Kitty laughed. "Goodness, Joey! Where did you get that idea from?"

"It's one of Louis Wain's cats. Made me think of you."

Kitty leaned forward, wincing, to kiss him on the cheek. Joey straddled the bench and closed in, to spare her the effort. At the last second, he turned his head, but she must have read his mind faster than he could think. Her lips stopped a mere poppyseed away from his own. She smiled and pecked him on the cheek, anyway.

"And then?" she whispered, bringing him back on track. "What happened in America, Joey?"

Joey cleared his throat. "We sailed to China, is what happened.
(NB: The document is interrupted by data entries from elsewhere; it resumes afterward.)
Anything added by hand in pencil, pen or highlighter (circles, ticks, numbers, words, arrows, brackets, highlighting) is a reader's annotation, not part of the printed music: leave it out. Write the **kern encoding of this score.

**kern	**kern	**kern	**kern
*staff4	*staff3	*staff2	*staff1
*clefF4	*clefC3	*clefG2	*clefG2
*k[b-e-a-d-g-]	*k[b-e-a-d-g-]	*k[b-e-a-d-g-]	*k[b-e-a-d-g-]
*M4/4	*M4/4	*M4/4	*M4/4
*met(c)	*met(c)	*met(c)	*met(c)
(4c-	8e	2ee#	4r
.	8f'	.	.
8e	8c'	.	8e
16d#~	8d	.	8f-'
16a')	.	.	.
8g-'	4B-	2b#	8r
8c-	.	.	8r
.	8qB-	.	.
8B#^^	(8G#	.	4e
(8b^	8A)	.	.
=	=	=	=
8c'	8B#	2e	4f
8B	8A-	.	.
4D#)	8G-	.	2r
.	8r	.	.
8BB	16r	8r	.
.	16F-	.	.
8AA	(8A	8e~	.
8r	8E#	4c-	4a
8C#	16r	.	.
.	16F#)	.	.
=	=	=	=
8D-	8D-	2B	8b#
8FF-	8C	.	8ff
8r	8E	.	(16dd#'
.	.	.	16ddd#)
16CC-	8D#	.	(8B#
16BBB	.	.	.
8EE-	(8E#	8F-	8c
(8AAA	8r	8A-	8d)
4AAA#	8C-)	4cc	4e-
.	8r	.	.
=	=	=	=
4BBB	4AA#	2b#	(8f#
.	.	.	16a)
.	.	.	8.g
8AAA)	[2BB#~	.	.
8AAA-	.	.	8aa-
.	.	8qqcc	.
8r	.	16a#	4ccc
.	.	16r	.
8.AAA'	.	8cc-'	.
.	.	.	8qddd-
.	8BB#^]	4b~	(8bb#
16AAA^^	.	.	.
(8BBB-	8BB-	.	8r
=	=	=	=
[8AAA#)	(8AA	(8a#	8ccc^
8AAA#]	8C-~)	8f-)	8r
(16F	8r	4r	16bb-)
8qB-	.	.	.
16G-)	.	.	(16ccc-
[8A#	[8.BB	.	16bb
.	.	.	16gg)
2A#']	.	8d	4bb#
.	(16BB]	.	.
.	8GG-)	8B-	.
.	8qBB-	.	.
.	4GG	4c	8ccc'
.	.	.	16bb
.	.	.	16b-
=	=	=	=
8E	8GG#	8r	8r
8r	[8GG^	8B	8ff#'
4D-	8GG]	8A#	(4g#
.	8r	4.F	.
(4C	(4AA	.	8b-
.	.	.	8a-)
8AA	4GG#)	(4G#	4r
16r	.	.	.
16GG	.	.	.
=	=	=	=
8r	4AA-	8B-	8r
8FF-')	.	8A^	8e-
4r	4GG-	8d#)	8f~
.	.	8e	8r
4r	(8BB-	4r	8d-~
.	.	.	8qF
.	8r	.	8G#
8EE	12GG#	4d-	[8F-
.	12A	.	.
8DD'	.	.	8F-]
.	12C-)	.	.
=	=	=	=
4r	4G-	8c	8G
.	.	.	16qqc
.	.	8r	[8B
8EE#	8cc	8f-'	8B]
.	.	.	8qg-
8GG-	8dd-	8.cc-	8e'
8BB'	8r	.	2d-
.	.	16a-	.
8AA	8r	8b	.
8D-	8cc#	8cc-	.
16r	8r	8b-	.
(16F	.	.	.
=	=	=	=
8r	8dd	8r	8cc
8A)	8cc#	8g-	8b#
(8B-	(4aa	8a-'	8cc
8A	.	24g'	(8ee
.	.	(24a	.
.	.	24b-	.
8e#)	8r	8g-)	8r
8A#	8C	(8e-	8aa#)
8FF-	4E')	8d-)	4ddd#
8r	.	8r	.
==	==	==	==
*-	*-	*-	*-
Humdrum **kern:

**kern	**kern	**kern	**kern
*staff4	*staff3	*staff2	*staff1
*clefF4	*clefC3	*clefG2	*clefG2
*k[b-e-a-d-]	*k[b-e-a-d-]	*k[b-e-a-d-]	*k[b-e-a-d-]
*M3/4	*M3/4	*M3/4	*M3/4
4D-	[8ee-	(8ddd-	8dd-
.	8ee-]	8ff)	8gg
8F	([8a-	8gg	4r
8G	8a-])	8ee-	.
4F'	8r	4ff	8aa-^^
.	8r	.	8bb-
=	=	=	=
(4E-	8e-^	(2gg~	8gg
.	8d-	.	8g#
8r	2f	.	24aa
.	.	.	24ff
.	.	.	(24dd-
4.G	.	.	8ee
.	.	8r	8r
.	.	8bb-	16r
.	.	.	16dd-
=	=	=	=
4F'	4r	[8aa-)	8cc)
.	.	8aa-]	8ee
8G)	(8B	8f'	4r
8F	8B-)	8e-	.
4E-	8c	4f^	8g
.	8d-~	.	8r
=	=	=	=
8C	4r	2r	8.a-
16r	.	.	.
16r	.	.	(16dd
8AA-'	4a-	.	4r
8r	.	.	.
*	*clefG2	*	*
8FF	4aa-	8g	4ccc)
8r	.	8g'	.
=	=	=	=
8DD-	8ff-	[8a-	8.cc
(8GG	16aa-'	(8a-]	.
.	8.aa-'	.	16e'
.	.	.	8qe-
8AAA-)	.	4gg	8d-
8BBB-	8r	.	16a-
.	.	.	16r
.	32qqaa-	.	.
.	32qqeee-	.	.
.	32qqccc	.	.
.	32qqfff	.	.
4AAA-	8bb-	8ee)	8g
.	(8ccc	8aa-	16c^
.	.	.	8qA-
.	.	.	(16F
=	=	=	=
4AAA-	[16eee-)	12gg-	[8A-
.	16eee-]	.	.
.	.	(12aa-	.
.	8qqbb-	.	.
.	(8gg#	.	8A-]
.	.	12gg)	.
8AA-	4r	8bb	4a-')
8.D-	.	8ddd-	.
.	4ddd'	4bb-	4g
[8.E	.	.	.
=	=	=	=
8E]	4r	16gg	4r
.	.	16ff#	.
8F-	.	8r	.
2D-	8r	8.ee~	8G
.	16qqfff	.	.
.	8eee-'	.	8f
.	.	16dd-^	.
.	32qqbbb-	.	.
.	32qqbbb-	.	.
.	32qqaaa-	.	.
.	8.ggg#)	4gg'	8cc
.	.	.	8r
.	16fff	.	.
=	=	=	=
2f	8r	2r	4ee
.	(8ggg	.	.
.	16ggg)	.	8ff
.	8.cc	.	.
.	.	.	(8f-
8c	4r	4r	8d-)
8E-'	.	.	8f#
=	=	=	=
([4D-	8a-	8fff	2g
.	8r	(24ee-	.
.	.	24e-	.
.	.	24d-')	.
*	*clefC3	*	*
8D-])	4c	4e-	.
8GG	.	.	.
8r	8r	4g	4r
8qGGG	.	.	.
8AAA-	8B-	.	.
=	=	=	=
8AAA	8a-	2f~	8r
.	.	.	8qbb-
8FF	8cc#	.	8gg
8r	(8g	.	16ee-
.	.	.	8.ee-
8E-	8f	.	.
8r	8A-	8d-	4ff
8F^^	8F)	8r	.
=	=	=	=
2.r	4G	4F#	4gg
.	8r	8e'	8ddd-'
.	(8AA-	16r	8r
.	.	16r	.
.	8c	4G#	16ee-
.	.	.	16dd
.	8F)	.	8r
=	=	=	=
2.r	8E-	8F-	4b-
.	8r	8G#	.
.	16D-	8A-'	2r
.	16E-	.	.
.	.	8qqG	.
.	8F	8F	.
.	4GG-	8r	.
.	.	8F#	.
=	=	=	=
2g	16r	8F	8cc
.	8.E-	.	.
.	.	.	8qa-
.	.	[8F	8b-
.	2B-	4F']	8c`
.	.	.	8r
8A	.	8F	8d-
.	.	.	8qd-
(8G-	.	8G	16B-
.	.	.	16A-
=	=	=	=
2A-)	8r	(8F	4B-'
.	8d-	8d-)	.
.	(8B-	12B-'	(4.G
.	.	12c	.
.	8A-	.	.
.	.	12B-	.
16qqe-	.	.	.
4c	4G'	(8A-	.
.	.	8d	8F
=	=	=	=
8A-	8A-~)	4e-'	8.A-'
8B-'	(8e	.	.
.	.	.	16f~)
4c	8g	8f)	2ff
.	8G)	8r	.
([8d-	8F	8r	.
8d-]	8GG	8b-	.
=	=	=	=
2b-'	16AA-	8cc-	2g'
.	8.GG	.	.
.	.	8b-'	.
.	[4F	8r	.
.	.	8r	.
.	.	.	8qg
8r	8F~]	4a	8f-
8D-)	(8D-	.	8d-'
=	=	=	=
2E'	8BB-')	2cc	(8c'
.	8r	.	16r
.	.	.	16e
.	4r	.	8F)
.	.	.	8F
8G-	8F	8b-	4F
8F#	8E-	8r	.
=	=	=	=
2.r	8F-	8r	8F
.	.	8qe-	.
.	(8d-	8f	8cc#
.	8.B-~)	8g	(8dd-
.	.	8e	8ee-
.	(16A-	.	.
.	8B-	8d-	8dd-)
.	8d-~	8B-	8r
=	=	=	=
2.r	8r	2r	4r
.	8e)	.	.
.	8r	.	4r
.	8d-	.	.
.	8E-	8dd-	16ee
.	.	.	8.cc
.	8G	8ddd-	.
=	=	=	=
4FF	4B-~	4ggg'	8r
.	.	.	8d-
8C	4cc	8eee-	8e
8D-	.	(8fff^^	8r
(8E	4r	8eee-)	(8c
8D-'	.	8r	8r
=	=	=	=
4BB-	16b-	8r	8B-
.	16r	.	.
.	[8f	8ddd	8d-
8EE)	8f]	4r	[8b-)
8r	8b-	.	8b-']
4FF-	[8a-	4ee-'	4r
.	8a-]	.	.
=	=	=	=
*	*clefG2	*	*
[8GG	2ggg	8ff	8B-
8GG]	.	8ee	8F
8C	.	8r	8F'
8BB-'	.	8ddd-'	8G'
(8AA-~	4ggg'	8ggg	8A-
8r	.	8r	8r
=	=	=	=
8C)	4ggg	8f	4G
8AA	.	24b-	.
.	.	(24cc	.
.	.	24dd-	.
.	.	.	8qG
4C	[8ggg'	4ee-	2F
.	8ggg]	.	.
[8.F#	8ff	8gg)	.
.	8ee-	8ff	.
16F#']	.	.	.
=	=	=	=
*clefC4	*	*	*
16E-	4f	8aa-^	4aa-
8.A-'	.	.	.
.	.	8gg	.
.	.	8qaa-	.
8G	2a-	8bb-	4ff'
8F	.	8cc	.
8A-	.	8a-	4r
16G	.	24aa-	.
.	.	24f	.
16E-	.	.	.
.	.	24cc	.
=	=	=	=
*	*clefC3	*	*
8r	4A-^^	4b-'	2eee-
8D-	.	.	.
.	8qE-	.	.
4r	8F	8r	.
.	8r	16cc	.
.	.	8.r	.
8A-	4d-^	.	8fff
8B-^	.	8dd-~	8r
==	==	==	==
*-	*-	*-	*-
The motherland of opium."

He pulled away. In order to keep speaking, he needed to get her scent out of his nostrils. The putrid odour of his reminiscences imbued him instead.

"I was foolish. A foolish, cocky landsman. I used more opium than I could afford, safe in the notion that I would soon leave port and never return. Never have to pay my debt. And to all appearances, it worked. So I did it again in San Francisco."

Joey's hands began to quiver of their own accord. Kitty stilled them in her palms.

"But Chinatown knows the white man's despair. His foolhardy conceit. The Tongs have learned to profit from it. And through them, my debt caught up with me. It was the Chinamen who robbed me, to pay off my dues. They didn't find enough. I told them I would get the money, but they knew better than to trust an English sailor. So they sold off my debt to a businessman, who took me away."

He withdrew his hands to wipe at his sniffling nose with his sleeve.

"I don't even know where I was. Middle of nowhere, laying railroad tracks. Working off my debt. Ben and Mo had to track me down. It took a hard bargain to buy my freedom back from the man who owned my debt."

Joey gave a dry chuckle.

"I guess Ben owns me now. And here I am, trying to steal you from him."

Kitty bristled at his remark. "Don't talk like that."

"I owe him my life, Kitty. My life and too much money to ever hope that I could repay him."

"I'm sure Ben does not miss the money," Kitty attempted to comfort him.